CARP and Load Balanced Domains
One thing about this business is that if you think you understand something, you don't. This fact was highlight for me last night when I viewed a Webcast done by the MS IT team on how Microsoft uses CARP to load balance outbound Web connections through ISA Firewall arrays.
I gave a short overview of how CARP works in ISA Firewall arrays over at http://blogs.isaserver.org/shinder/2006/06/03/can-carp-and-nlb-support-each-other/ and at that time I thought I understood how the CARP algorithm worked to balance outbound connections through the ISA Firewall.
However, I think in the back of my head that was no entirely comfortable with that description, because there were "rumors" that there was some big changes in the CARP algorithm. These changes took place with ISA 2004 SP2, and some of them were described in the ISA 2004 SP2 white paper at http://www.microsoft.com/technet/isa/2004/plan/sp2.mspx
The major change to the CARP algorithm was that instead of the entire URL being used in the hash, only the FQDN is used in the hash. That makes sure that all outbound requests to a particular host is handled by the same array member, which keeps the context of a session to the same external hosts.
However, as pointed out during the Webcast, there still left a problem with a single array member being hammers with too many requests. For example, suppose 10K clients behind the ISA Firewall array want to go to www.microsoft.com/downloads/secfix.asp. All those requests would use www.microsoft.com in the hash and the server responsible for the FQDN would be server 3 in the array, as seen in the figure below. This would lead to server 3 being overwhelmed with traffic while other array members are left relatively unaffected (assuming that we're using client side CARP -- server side CARP would have it's typical effect on all members of the array, but would not change the load issue for server 3 in this scenario, it would just increase the load on all servers, as it normally does).

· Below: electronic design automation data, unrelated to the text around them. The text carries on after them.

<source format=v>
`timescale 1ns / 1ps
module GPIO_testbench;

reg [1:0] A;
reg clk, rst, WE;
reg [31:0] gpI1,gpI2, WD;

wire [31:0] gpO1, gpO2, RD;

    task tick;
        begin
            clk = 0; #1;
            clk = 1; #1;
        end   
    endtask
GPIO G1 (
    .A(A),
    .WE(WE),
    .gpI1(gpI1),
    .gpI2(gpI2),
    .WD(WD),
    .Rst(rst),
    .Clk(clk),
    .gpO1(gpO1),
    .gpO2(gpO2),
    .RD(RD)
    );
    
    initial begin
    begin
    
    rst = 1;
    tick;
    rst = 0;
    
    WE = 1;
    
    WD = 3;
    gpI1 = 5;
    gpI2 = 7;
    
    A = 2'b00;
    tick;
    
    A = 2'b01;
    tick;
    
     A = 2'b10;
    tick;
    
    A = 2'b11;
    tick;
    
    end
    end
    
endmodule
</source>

So what did I find out during the Webcast? I found out that there were more changes made to the CARP algorithm than what was shared in the SP2 white paper, and represent a very clever, and very powerful change in the CARP load balancing algorithm. The change introduced with SP2 not only takes the destination FQDN into account, but also uses the source IP address.

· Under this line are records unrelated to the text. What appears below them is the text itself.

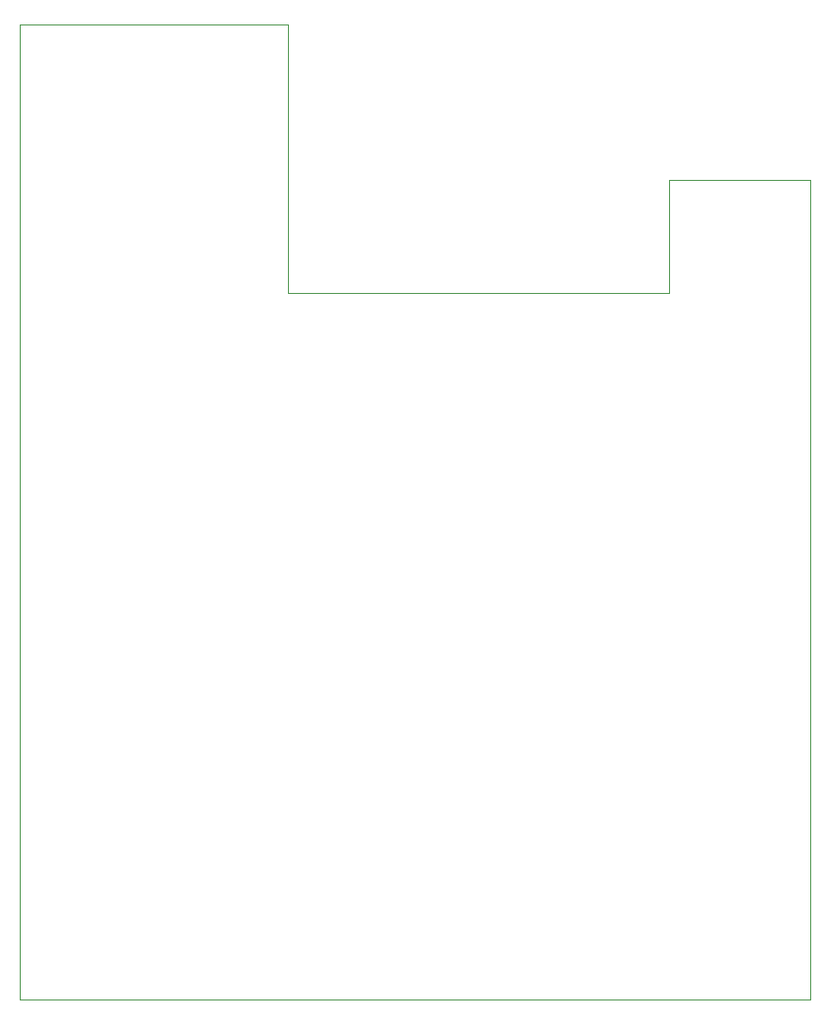
<source format=gm1>
%TF.GenerationSoftware,KiCad,Pcbnew,7.0.7*%
%TF.CreationDate,2024-06-19T04:07:58+09:00*%
%TF.ProjectId,ALTAIR_CAN_SHIELD _V1,414c5441-4952-45f4-9341-4e5f53484945,rev?*%
%TF.SameCoordinates,Original*%
%TF.FileFunction,Profile,NP*%
%FSLAX46Y46*%
G04 Gerber Fmt 4.6, Leading zero omitted, Abs format (unit mm)*
G04 Created by KiCad (PCBNEW 7.0.7) date 2024-06-19 04:07:58*
%MOMM*%
%LPD*%
G01*
G04 APERTURE LIST*
%TA.AperFunction,Profile*%
%ADD10C,0.050000*%
%TD*%
G04 APERTURE END LIST*
D10*
X172720000Y-88900000D02*
X172720000Y-78740000D01*
X138430000Y-64770000D02*
X138430000Y-88900000D01*
X114300000Y-152400000D02*
X114300000Y-64770000D01*
X165100000Y-88900000D02*
X172720000Y-88900000D01*
X114300000Y-64770000D02*
X138430000Y-64770000D01*
X185420000Y-78740000D02*
X185420000Y-152400000D01*
X185420000Y-152400000D02*
X114300000Y-152400000D01*
X172720000Y-78740000D02*
X185420000Y-78740000D01*
X138430000Y-88900000D02*
X165100000Y-88900000D01*
M02*

</source>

When the source IP address is added to the hash calculation, connections to www.microsoft.com/downloads/secfix.asp can be load balanced among multiple array members, as seen in the figure above. This is a much more efficient way to load balancing outbound Web connections through the ISA Firewall array and prevents any server in the array from being overwhelmed with traffic, even when thousands of clients are trying to reach the same destination FQDN.
This is really significant, because it proves that the ISA Firewall array is a much more robust solution than Blue Coat, since Blue Coat has very limited support for redundancy or load balancing. In contrast, Microsoft has been about to get five 9's uptime for their 70K clients using ISA Firewall arrays at the Microsoft campus and all over the world. Another significant comment made during the Webcast is that Microsoft, one of the most attacked Web sites in the world, do not use "hardware" firewalls in front of the ISA Firewall arrays. Why? Because they're not required -- the ISA firewall is a secure and robust as any hardware firewall.
Lesson learned: don't buy into the "hardware" sales guy's BS when he disses the ISA Firewall.